Not this week. Sorry. But I’ll try to find something for today’s list of suggested reading that’s a little lighthearted.

The Oregonian last week ran a hard-hitting story from Hillary Borrud about Gov. Kate Brown’s wherabouts during the hottest day of the brutal June heat wave that killed more than 100 state residents. Brown was attending an all-day strategic retreat at a Yamhill County winery. (The story is an online exclusive for Oregonian/Oregon Live subscribers.)

Speaking of Yamhill County, you might have missed an in-depth story from Leah Sottile in HIgh Country News about how a county battle over a proposed walking trail not only illuminates the growing urban-rural divide but has troubling links to far-right extremism.
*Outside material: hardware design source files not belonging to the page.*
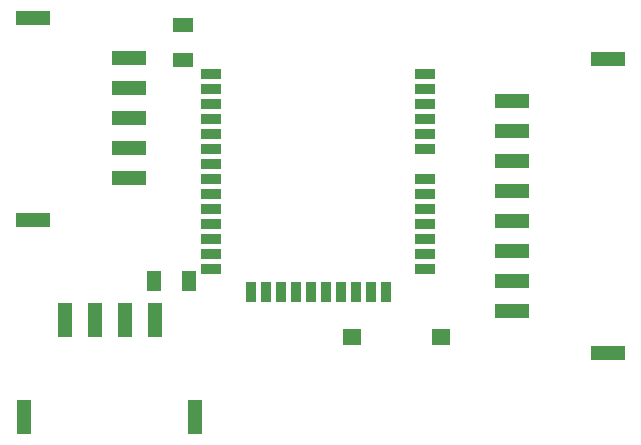
<source format=gbr>
G04 EAGLE Gerber RS-274X export*
G75*
%MOMM*%
%FSLAX34Y34*%
%LPD*%
%INSolderpaste Top*%
%IPPOS*%
%AMOC8*
5,1,8,0,0,1.08239X$1,22.5*%
G01*
G04 Define Apertures*
%ADD10R,1.800000X0.863600*%
%ADD11R,0.863600X1.800000*%
%ADD12R,3.000000X1.270000*%
%ADD13R,1.815300X1.164600*%
%ADD14R,1.270000X3.000000*%
%ADD15R,1.600000X1.400000*%
%ADD16R,1.164600X1.815300*%
D10*
X168570Y142917D03*
X168570Y155617D03*
X168570Y168317D03*
X168570Y181017D03*
X168570Y193717D03*
X168570Y206417D03*
X168570Y219117D03*
X168570Y231817D03*
X168570Y244517D03*
X168570Y257217D03*
X168570Y269917D03*
X168570Y282617D03*
X168570Y295317D03*
X168570Y308017D03*
D11*
X201859Y123190D03*
X214559Y123190D03*
X227259Y123190D03*
X239959Y123190D03*
X252659Y123190D03*
X265359Y123190D03*
X278059Y123190D03*
X290759Y123190D03*
X303459Y123190D03*
X316159Y123190D03*
D10*
X349277Y142914D03*
X349277Y155614D03*
X349277Y168314D03*
X349277Y181014D03*
X349277Y193714D03*
X349277Y206414D03*
X349277Y219114D03*
X349277Y244514D03*
X349277Y257214D03*
X349277Y269914D03*
X349277Y282614D03*
X349277Y295314D03*
X349277Y308014D03*
D12*
X98910Y219961D03*
X98910Y245361D03*
X98910Y270761D03*
X98910Y296161D03*
X98910Y321561D03*
X17540Y184190D03*
X17540Y354840D03*
D13*
X144735Y348764D03*
X144735Y319256D03*
D14*
X120654Y99002D03*
X95254Y99002D03*
X69854Y99002D03*
X44454Y99002D03*
X154510Y17540D03*
X10160Y17620D03*
D15*
X362620Y84724D03*
X287620Y84724D03*
D12*
X423060Y284758D03*
X423060Y259358D03*
X423060Y233958D03*
X423060Y208558D03*
X423060Y183158D03*
X504430Y320529D03*
X504430Y71139D03*
X423060Y157758D03*
X423060Y132358D03*
X423060Y106958D03*
D16*
X149374Y132080D03*
X119866Y132080D03*
M02*

</source>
And speaking of wineries, here’s a fresh story by Christopher Flavelle about how climate change is impacting the wine industry. Think sunscreen on grapes and disinfected toilet water for irrigation, for starters — but there’s a sense that such steps might not be sufficient.

There is good news locally for this Sunday: The Gazette-Times’ hard-working Troy Shinn has a story about how efforts to save the Fender’s blue butterfly, a Willamette Valley native once thought to be extinct, appear to be paying off. And if you missed Steve Gress’ recent story in the G-T about how my colleague Mike Corwin is closing in on 50 years umpiring baseball games, here’s the link.

Finally, here’s a fascinating New Yorker profile of the writer Ayad Akhtar which I call to your attention only because I’ve just finished Akhtar’s terrific 2020 book, “Homeland Elegies.” The book, which came out in paperback at the end of May, is a blistering, passionate blend of fiction and autobiography (the genre apparently is called “autofiction”) that has something urgent to say about what it’s like to be a Muslim in America. (For all the pain, the book ends with a full-throated embrace of America as the country in which Akhtar was born and calls home,) Akhtar also has pertinent and timely things to say about capitalism. The thread that runs through the book, however, is a clear-eyed but tender story about the relationship between a father and a son.

Akhtar arguably is better-known as a playwright (his Pulitzer Prize-winning “Disgraced” was staged a couple of seasons ago by the Majestic Readers Theatre Company), but “Homeland Elegies” is his second novel. In interviews, Akhtar has been coy about what parts of the book are fact and which are fiction — the main character in the novel is named Ayad Akhtar, and he’s a playwright — and parts of the book read like essays. But Akhtar (the author, not the character) has said he wanted the book to have the sizzle of the best reality TV, and he’s succeeded in that.

News broke a couple of weeks ago that Kumail Nanjiani (“The Big Sick”) is working to develop an eight-part limited series on FX based on the book. Akhtar is adapting his book and Oren Moverman, a longtime friend, will direct. But it’s hard to imagine how they’ll pull it off; I’ll be very curious to watch the results.